U.S. July Retail Sales and Initial Claims show resilience, easing slowdown fears
July retail sales with a stronger than expected 1.0% increase shows the consumer still has some momentum at the start of Q3, while a dip in initial claims to 227k from 234k suggests the labor market is not seeing increased weakness in early August. August manufacturing surveys from the Philly Fed at -7.0 and the Empire State at -4.7 are negative, but not shockingly so. This is not data that suggests an economy in near term danger of entering recession.

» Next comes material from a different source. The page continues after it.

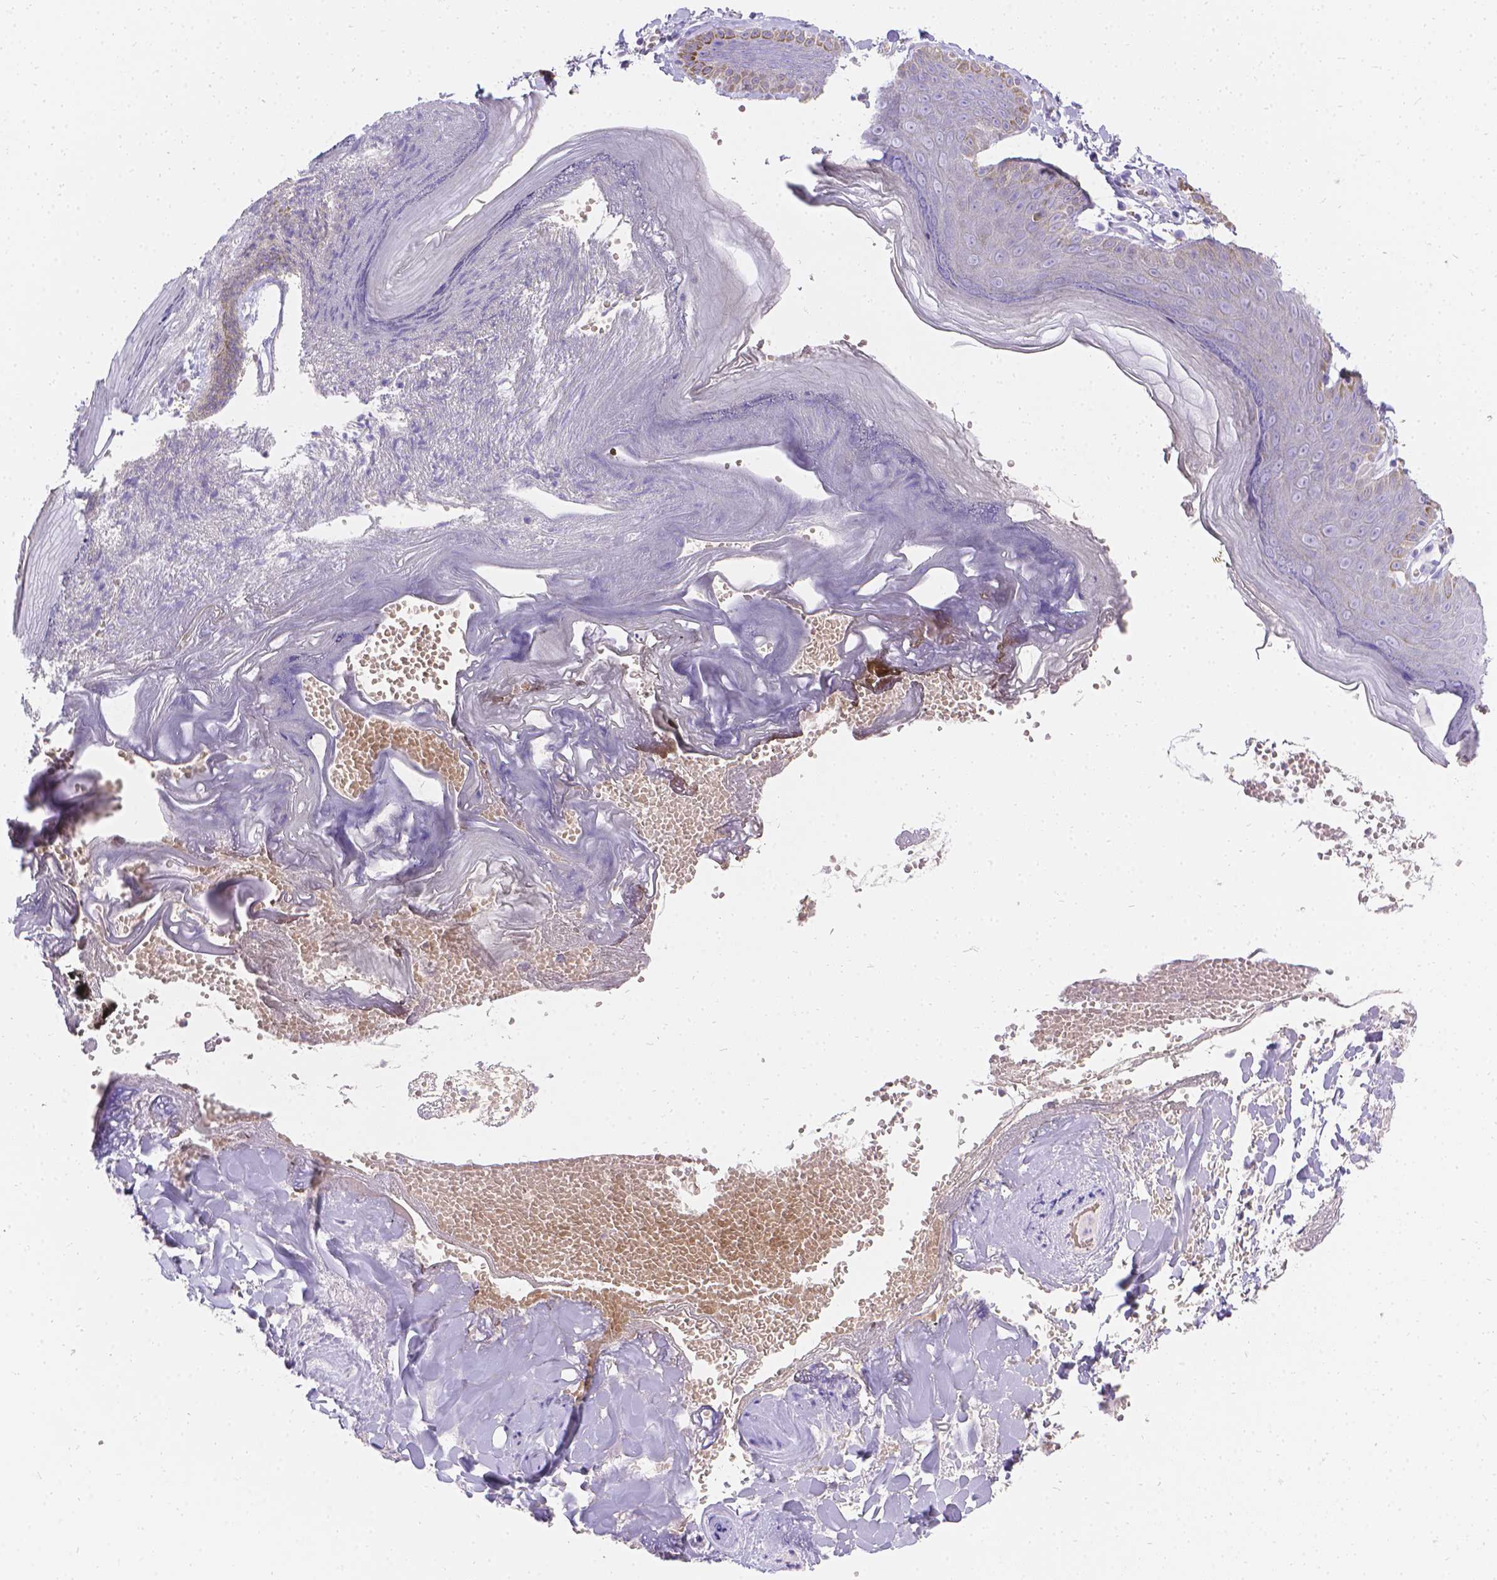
{"staining": {"intensity": "negative", "quantity": "none", "location": "none"}, "tissue": "skin", "cell_type": "Epidermal cells", "image_type": "normal", "snomed": [{"axis": "morphology", "description": "Normal tissue, NOS"}, {"axis": "topography", "description": "Anal"}], "caption": "Immunohistochemistry photomicrograph of unremarkable skin stained for a protein (brown), which shows no positivity in epidermal cells. (Brightfield microscopy of DAB immunohistochemistry at high magnification).", "gene": "GNRHR", "patient": {"sex": "male", "age": 53}}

July’s retail sales gain as led by autos where a 3.6% rise reversed a 2.4% June decline that was due to temporary computer software issues. Overall sales rose by 1.0% but by 0.7% net of revisions, still stronger than expected.
Ex-autos a 0.4% rise was similar to June’s 0.5% (here the revision was upwards from 0.4%) though with gasoline prices neutral the ex-auto and gasoline gain of 0.4% was a slowing from June’s strong 0.8%.
The control group, which contributes to GDP, saw a slightly steeper slowing, to 0.3% from 0.9%, but even a moderate July gain after a strong June suggests continued momentum. Details of the report show broad based if mostly moderate July gains.
Initial claims at 227k and continued claims at 1.864m both fell by 7k on the week with the former a 5-week low and the latter a 3-week low. The 4-week average saw a modest dip in the case of initial claims but continues to rise, if marginally, in the case of continued claims.
Next week’s initial claims data will cover August’s non-farm payroll survey week though the payroll survey week is still two weeks away for continued claims. The current signals suggest that August’s payroll is unlikely to show further slowing from the disappointing July data.